Case contributed by Joan Perelló Garcia
Diagnosis almost certain


18-month history of dry cough and hemoptysis. Permanent tracheostomy placed 23 years ago after laryngectomy for tumor.

Patient Data

Age: 70 years
Gender: Male

Bronchocentric consolidations are in the left lower lobe with central fat density and peripheral reticular bands.

No lymphadenopathy or effusion. 

Case Discussion

Lipoid pneumonia can be classified as exogenous or endogenous depending on the source of the accumulating lipid.
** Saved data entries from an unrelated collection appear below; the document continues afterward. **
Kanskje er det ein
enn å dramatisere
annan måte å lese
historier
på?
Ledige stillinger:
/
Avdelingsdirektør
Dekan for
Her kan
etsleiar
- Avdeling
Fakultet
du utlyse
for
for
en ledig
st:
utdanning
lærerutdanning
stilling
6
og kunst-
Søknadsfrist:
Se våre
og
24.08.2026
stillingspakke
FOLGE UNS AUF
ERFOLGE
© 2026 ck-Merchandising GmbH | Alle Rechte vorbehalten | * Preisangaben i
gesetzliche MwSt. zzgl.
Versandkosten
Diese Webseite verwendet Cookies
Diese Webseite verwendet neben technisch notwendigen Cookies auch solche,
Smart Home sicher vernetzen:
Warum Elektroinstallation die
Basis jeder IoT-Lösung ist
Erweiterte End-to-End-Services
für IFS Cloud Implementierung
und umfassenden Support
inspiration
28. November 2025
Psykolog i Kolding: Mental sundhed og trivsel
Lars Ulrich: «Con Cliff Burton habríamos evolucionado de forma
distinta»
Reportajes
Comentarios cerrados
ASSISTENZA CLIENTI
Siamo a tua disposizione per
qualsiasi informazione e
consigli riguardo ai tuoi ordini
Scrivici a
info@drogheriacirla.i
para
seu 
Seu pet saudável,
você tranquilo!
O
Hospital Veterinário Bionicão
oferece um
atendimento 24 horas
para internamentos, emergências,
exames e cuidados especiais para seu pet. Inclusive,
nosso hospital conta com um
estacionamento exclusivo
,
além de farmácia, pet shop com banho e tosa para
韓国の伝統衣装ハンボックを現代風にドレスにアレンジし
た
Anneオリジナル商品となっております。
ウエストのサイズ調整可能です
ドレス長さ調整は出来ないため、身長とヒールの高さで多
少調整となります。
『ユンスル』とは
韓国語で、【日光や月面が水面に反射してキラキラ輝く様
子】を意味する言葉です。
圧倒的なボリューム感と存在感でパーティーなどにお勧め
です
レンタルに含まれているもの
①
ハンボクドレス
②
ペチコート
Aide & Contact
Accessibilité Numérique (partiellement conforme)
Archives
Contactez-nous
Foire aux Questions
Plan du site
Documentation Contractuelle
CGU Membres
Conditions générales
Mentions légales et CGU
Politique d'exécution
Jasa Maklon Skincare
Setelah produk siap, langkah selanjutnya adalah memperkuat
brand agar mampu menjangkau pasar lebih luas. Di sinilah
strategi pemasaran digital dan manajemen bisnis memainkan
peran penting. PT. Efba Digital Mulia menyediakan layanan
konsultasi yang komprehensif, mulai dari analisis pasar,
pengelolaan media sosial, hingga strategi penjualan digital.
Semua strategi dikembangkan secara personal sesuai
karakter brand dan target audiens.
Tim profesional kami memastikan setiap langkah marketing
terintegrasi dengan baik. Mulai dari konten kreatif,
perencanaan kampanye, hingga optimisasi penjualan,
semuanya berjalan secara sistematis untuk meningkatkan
This case represents illustrates a typical presentation of chronic exogenous lipoid pneumonia, with central fatty attenuation and irregular, spiculated borders due to chronic inflammation and secondary fibrosis. ​

Chronic exogenous lipoid pneumonia can result from chronic aspiration in patients with swallowing disorders, or from the chronic use of mineral oil, petroleum based lubricants, decongestants or even lip gloss.​ The clinical context is important, as both hamartomas and metastases from primary extrathoracic liposarcomas can contain fat.

Our patient reported long-term use of a petroleum based topical ointment to moisten the tracheostomy site. This was discontinued following diagnosis and a chest x-ray performed 6 months later showed clearing of the left lower lobe.